**Exercise aim**
Retype the text under every item below, line for line and unchanged, and leave the pictures out of your answer.

**Given data**
__________
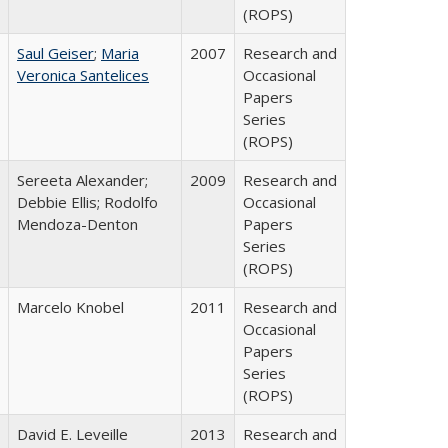
(ROPS)
Saul Geiser
;
Maria
2007
Research and
Veronica Santelices
Occasional
Papers
Series
(ROPS)
Sereeta Alexander;
2009
Research and
Debbie Ellis; Rodolfo
Occasional
Mendoza-Denton
Papers
Series
(ROPS)
Marcelo Knobel
2011
Research and
Occasional
Papers
Series
(ROPS)
David E. Leveille
2013
Research and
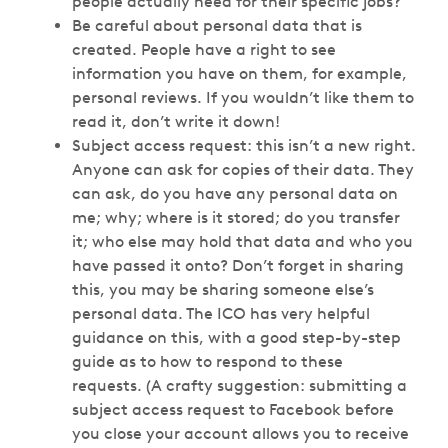
people actually need for their specific jobs?
Be careful about personal data that is
created. People have a right to see
information you have on them, for example,
personal reviews. If you wouldn’t like them to
read it, don’t write it down!
Subject access request: this isn’t a new right.
Anyone can ask for copies of their data. They
can ask, do you have any personal data on
me; why; where is it stored; do you transfer
it; who else may hold that data and who you
have passed it onto? Don’t forget in sharing
this, you may be sharing someone else’s
personal data. The ICO has very helpful
guidance on this, with a good step-by-step
guide as to how to respond to these
requests. (A crafty suggestion: submitting a
subject access request to Facebook before
you close your account allows you to receive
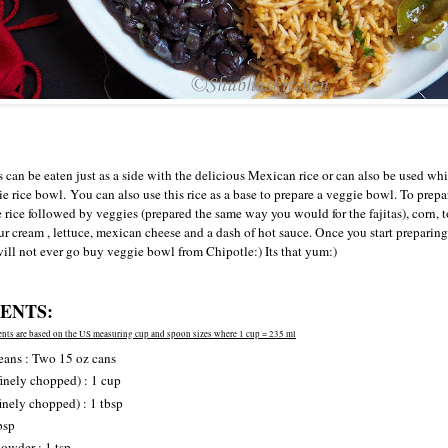
can be eaten just as a side with the delicious Mexican rice or can also be used whi
e rice bowl.
You can also use this rice as a base to prepare a veggie bowl. To prepa
e rice followed by veggies (prepared the same way you would for the fajitas), corn, 
r cream , lettuce, mexican cheese and a dash of hot sauce. Once you start preparin
 will not ever go buy veggie bowl from Chipotle:) Its that yum:)
ENTS:
nts are based on the US measuring cup and spoon sizes where 1 cup = 235 ml
eans : Two 15 oz cans
inely chopped) : 1 cup
finely chopped) : 1 tbsp
bsp
owder : 1 tsp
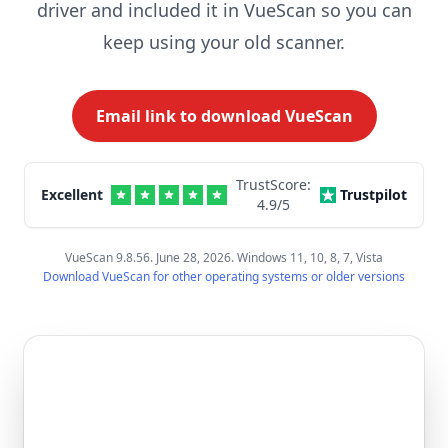
driver and included it in VueScan so you can
keep using your old scanner.
Email link to download VueScan
TrustScore:
Excellent
Trustpilot
4.9
/5
VueScan 9.8.56. June 28, 2026. Windows 11, 10, 8, 7, Vista
Download VueScan for other operating systems or older versions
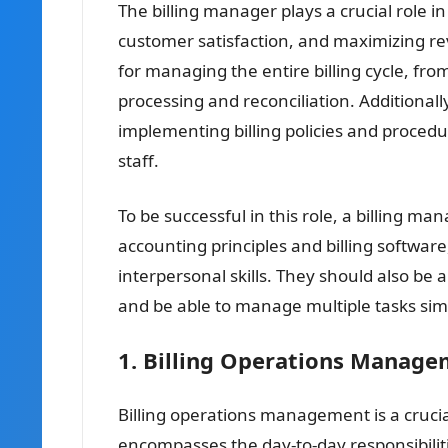
The billing manager plays a crucial role i
customer satisfaction, and maximizing re
for managing the entire billing cycle, fro
processing and reconciliation. Additional
implementing billing policies and procedur
staff.
To be successful in this role, a billing 
accounting principles and billing softwar
interpersonal skills. They should also be 
and be able to manage multiple tasks sim
1. Billing Operations Manag
Billing operations management is a crucial
encompasses the day-to-day responsibiliti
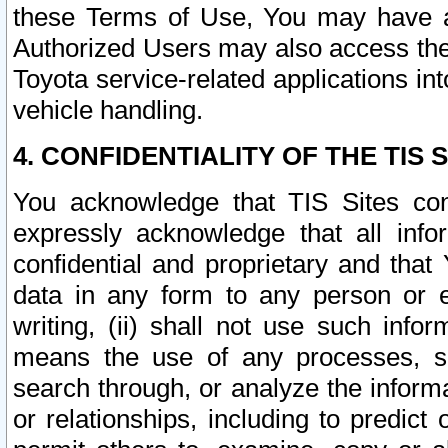
these Terms of Use, You may have ac
Authorized Users may also access the
Toyota service-related applications in
vehicle handling.
4. CONFIDENTIALITY OF THE TIS S
You acknowledge that TIS Sites con
expressly acknowledge that all info
confidential and proprietary and that 
data in any form to any person or 
writing, (ii) shall not use such inf
means the use of any processes, sof
search through, or analyze the informa
or relationships, including to predict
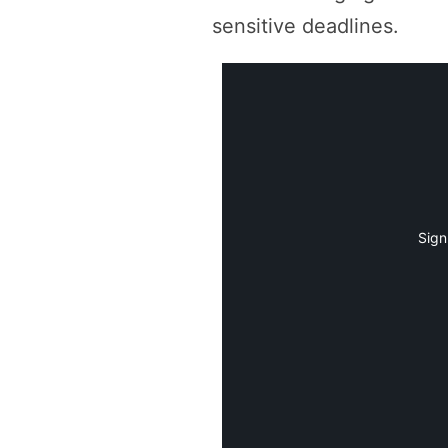
sensitive deadlines.
Sign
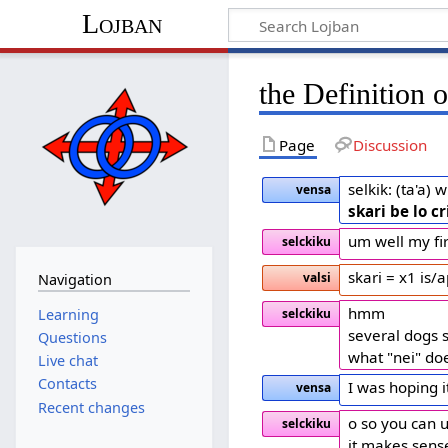
Lojban
the Definition of 
Page
Discussion
selkik: (ta'a)
vensa
skari be lo cr
um well my fir
selckiku
skari = x1 is/
valsi
Navigation
hmm
Learning
selckiku
several dogs s
Questions
what "nei" do
Live chat
Contacts
I was hoping i
vensa
Recent changes
o so you can us
selckiku
it makes sens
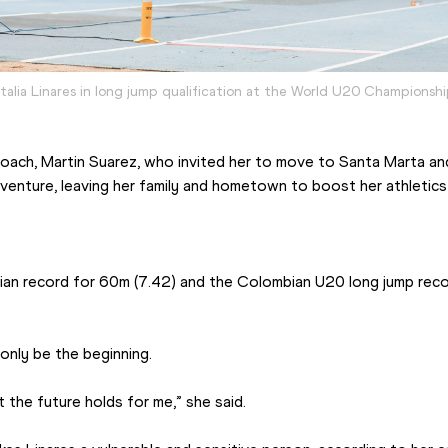
talia Linares in long jump qualification at the World U20 Championsh
oach, Martin Suarez, who invited her to move to Santa Marta and 
venture, leaving her family and hometown to boost her athletics 
ian record for 60m (7.42) and the Colombian U20 long jump reco
only be the beginning.
 the future holds for me,” she said.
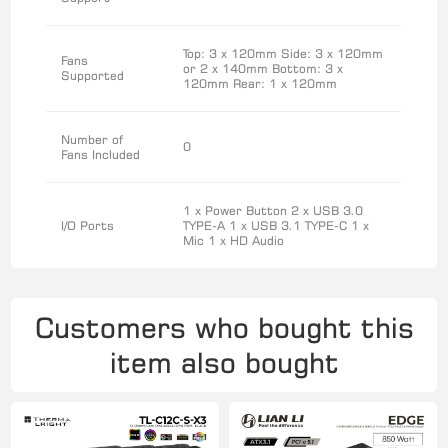
Top: 3 x 120mm Side: 3 x 120mm
Fans
or 2 x 140mm Bottom: 3 x
Supported
120mm Rear: 1 x 120mm
Number of
0
Fans Included
1 x Power Button 2 x USB 3.0
I/O Ports
TYPE-A 1 x USB 3.1 TYPE-C 1 x
Mic 1 x HD Audio
Customers who bought this
item also bought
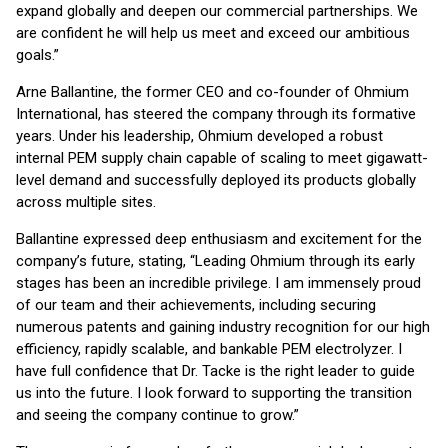
expand globally and deepen our commercial partnerships. We
are confident he will help us meet and exceed our ambitious
goals.”
Arne Ballantine, the former CEO and co-founder of Ohmium
International, has steered the company through its formative
years. Under his leadership, Ohmium developed a robust
internal PEM supply chain capable of scaling to meet gigawatt-
level demand and successfully deployed its products globally
across multiple sites.
Ballantine expressed deep enthusiasm and excitement for the
company’s future, stating, “Leading Ohmium through its early
stages has been an incredible privilege. I am immensely proud
of our team and their achievements, including securing
numerous patents and gaining industry recognition for our high
efficiency, rapidly scalable, and bankable PEM electrolyzer. I
have full confidence that Dr. Tacke is the right leader to guide
us into the future. I look forward to supporting the transition
and seeing the company continue to grow.”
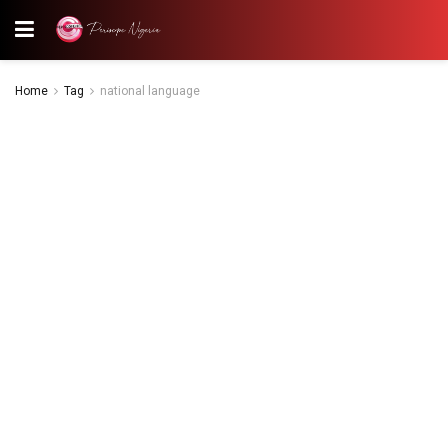
Home
Tag
national language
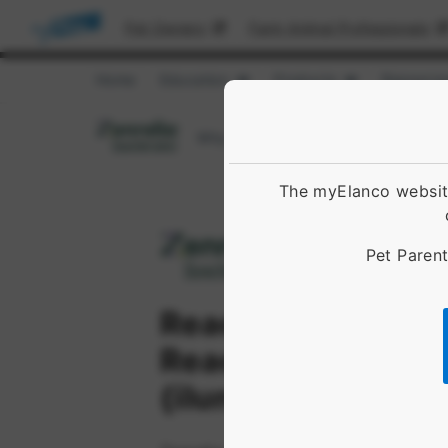
Pet Owners
Farm Animal Professionals
Home
Education
Products
Resource
Show submenu for [object Obje
Show submenu 
Why Choose Zenrelia™
Dosing an
The myElanco website
Pet Parent
Reach for Zen.
Reach for Zenreli
(ilunocitinib table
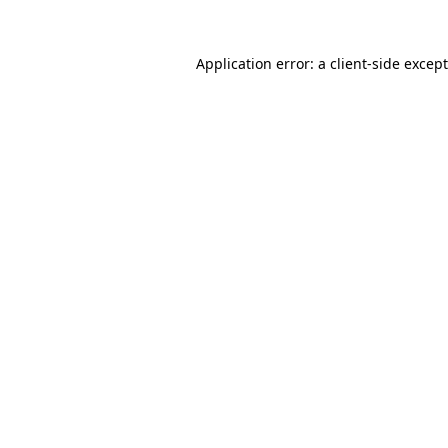
Application error: a
client
-side excep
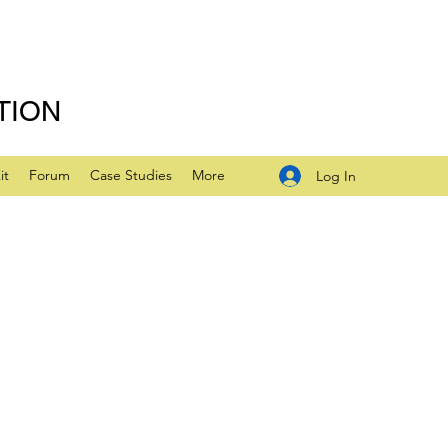
TION
it
Forum
Case Studies
More
Log In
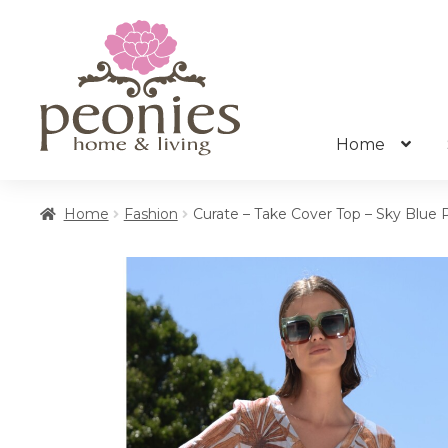
Skip
Skip
to
to
navigation
content
Home
Home
Fashion
Curate – Take Cover Top – Sky Blue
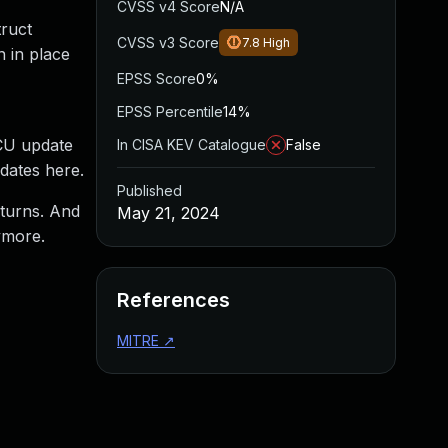
CVSS v4 Score
N/A
truct
CVSS v3 Score
7.8
High
n in place
EPSS Score
0%
EPSS Percentile
14%
RCU update
In CISA KEV Catalogue
False
dates here.
Published
returns. And
May 21, 2024
ymore.
References
MITRE
↗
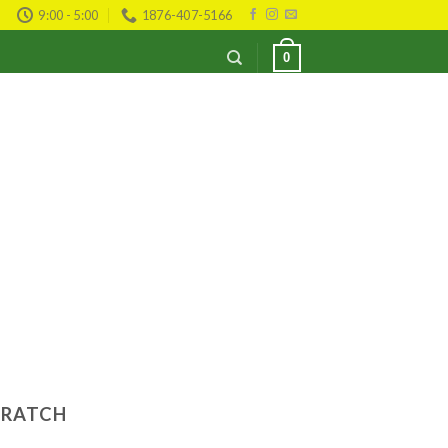
9:00 - 5:00
1876-407-5166
0
CRATCH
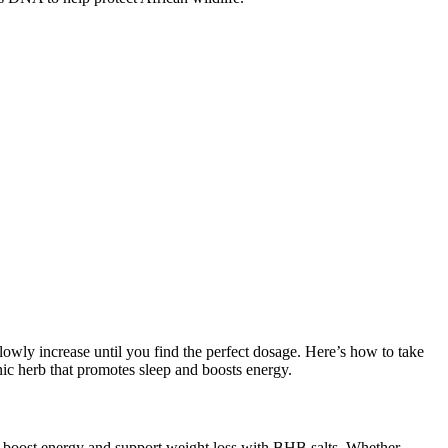
 slowly increase until you find the perfect dosage. Here’s how to take
ic herb that promotes sleep and boosts energy.
to boost energy and support weight loss with BHB salts. Whether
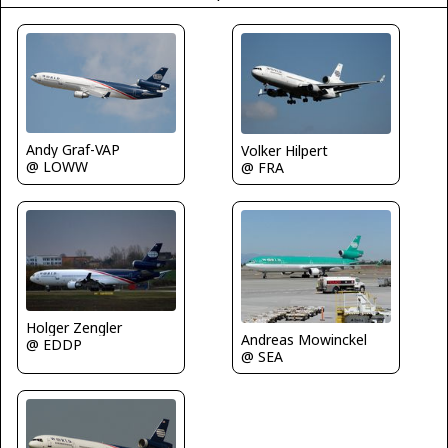
Andy Graf-VAP
Volker Hilpert
@ LOWW
@ FRA
Holger Zengler
Andreas Mowinckel
@ EDDP
@ SEA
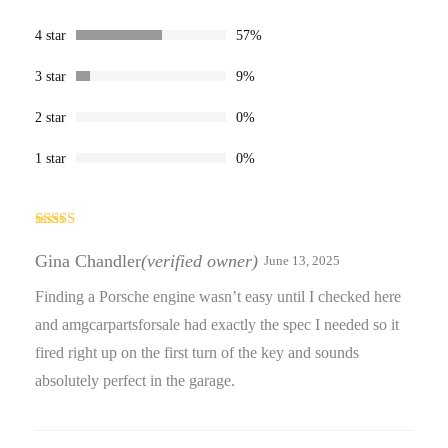
ratings
4 star
57%
3 star
9%
2 star
0%
1 star
0%
Rated
4
out of 5
Gina Chandler
(verified owner)
June 13, 2025
Finding a Porsche engine wasn’t easy until I checked here
and amgcarpartsforsale had exactly the spec I needed so it
fired right up on the first turn of the key and sounds
absolutely perfect in the garage.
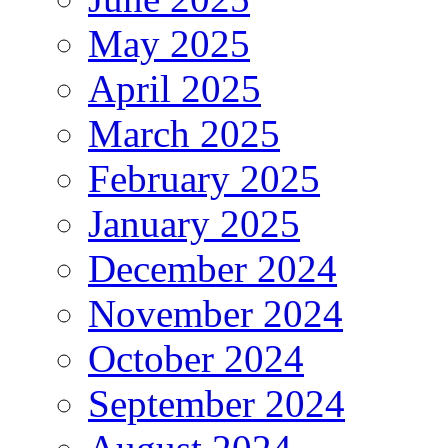
May 2025
April 2025
March 2025
February 2025
January 2025
December 2024
November 2024
October 2024
September 2024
__________
**Response to this task**
(ROPS)
Saul Geiser
;
Maria
2007
Research and
Veronica Santelices
Occasional
Papers
Series
(ROPS)
Sereeta Alexander;
2009
Research and
Debbie Ellis; Rodolfo
Occasional
Mendoza-Denton
Papers
Series
(ROPS)
Marcelo Knobel
2011
Research and
Occasional
Papers
Series
(ROPS)
David E. Leveille
2013
Research and
people actually need for their specific jobs?
Be careful about personal data that is
created. People have a right to see
information you have on them, for example,
personal reviews. If you wouldn’t like them to
read it, don’t write it down!
Subject access request: this isn’t a new right.
Anyone can ask for copies of their data. They
can ask, do you have any personal data on
me; why; where is it stored; do you transfer
it; who else may hold that data and who you
have passed it onto? Don’t forget in sharing
this, you may be sharing someone else’s
personal data. The ICO has very helpful
guidance on this, with a good step-by-step
guide as to how to respond to these
requests. (A crafty suggestion: submitting a
subject access request to Facebook before
you close your account allows you to receive
can be eaten just as a side with the delicious Mexican rice or can also be used whi
e rice bowl.
You can also use this rice as a base to prepare a veggie bowl. To prepa
e rice followed by veggies (prepared the same way you would for the fajitas), corn, 
r cream , lettuce, mexican cheese and a dash of hot sauce. Once you start preparin
 will not ever go buy veggie bowl from Chipotle:) Its that yum:)
ENTS:
nts are based on the US measuring cup and spoon sizes where 1 cup = 235 ml
eans : Two 15 oz cans
inely chopped) : 1 cup
finely chopped) : 1 tbsp
bsp
owder : 1 tsp
driver and included it in VueScan so you can
keep using your old scanner.
Email link to download VueScan
TrustScore:
Excellent
Trustpilot
4.9
/5
VueScan 9.8.56. June 28, 2026. Windows 11, 10, 8, 7, Vista
Download VueScan for other operating systems or older versions
The billing manager plays a crucial role i
customer satisfaction, and maximizing re
for managing the entire billing cycle, fro
processing and reconciliation. Additional
implementing billing policies and procedur
staff.
To be successful in this role, a billing 
accounting principles and billing softwar
interpersonal skills. They should also be 
and be able to manage multiple tasks sim
1. Billing Operations Manag
Billing operations management is a crucial
encompasses the day-to-day responsibiliti
these Terms of Use, You may have ac
Authorized Users may also access the
Toyota service-related applications in
vehicle handling.
4. CONFIDENTIALITY OF THE TIS S
You acknowledge that TIS Sites con
expressly acknowledge that all info
confidential and proprietary and that 
data in any form to any person or 
writing, (ii) shall not use such inf
means the use of any processes, sof
search through, or analyze the informa
or relationships, including to predict
sensitive deadlines.
Sign
Lojban
the Definition of 
Page
Discussion
selkik: (ta'a)
vensa
skari be lo cr
um well my fir
selckiku
skari = x1 is/
valsi
Navigation
hmm
Learning
selckiku
several dogs s
Questions
what "nei" do
Live chat
Contacts
I was hoping i
vensa
Recent changes
o so you can us
selckiku
it makes sens
talia Linares in long jump qualification at the World U20 Championsh
oach, Martin Suarez, who invited her to move to Santa Marta and 
venture, leaving her family and hometown to boost her athletics 
ian record for 60m (7.42) and the Colombian U20 long jump reco
only be the beginning.
 the future holds for me,” she said.
Top: 3 x 120mm Side: 3 x 120mm
Fans
or 2 x 140mm Bottom: 3 x
Supported
120mm Rear: 1 x 120mm
Number of
0
Fans Included
1 x Power Button 2 x USB 3.0
I/O Ports
TYPE-A 1 x USB 3.1 TYPE-C 1 x
Mic 1 x HD Audio
Customers who bought this
item also bought
expand globally and deepen our commercial partnerships. We
are confident he will help us meet and exceed our ambitious
goals.”
Arne Ballantine, the former CEO and co-founder of Ohmium
International, has steered the company through its formative
years. Under his leadership, Ohmium developed a robust
internal PEM supply chain capable of scaling to meet gigawatt-
level demand and successfully deployed its products globally
across multiple sites.
Ballantine expressed deep enthusiasm and excitement for the
company’s future, stating, “Leading Ohmium through its early
stages has been an incredible privilege. I am immensely proud
of our team and their achievements, including securing
numerous patents and gaining industry recognition for our high
efficiency, rapidly scalable, and bankable PEM electrolyzer. I
have full confidence that Dr. Tacke is the right leader to guide
us into the future. I look forward to supporting the transition
and seeing the company continue to grow.”
Home
Tag
national language
Pet Owners
Farm Animal Professionals
Home
Education
Products
Resource
Show submenu for [object Obje
Show submenu 
Why Choose Zenrelia™
Dosing an
The myElanco website
Pet Parent
Reach for Zen.
Reach for Zenreli
(ilunocitinib table
Application error: a
client
-side excep
TION
it
Forum
Case Studies
More
Log In
Skip
Skip
to
to
navigation
content
Home
Home
Fashion
Curate – Take Cover Top – Sky Blue
CVSS v4 Score
N/A
truct
CVSS v3 Score
7.8
High
n in place
EPSS Score
0%
EPSS Percentile
14%
RCU update
In CISA KEV Catalogue
False
dates here.
Published
returns. And
May 21, 2024
ymore.
References
MITRE
↗
9:00 - 5:00
1876-407-5166
0
CRATCH
 slowly increase until you find the perfect dosage. Here’s how to take
ic herb that promotes sleep and boosts energy.
to boost energy and support weight loss with BHB salts. Whether
Andy Graf-VAP
Volker Hilpert
@ LOWW
@ FRA
Holger Zengler
Andreas Mowinckel
@ EDDP
@ SEA
ratings
4 star
57%
3 star
9%
2 star
0%
1 star
0%
Rated
4
out of 5
Gina Chandler
(verified owner)
June 13, 2025
Finding a Porsche engine wasn’t easy until I checked here
and amgcarpartsforsale had exactly the spec I needed so it
fired right up on the first turn of the key and sounds
absolutely perfect in the garage.
May 2025
April 2025
March 2025
February 2025
January 2025
December 2024
November 2024
October 2024
September 2024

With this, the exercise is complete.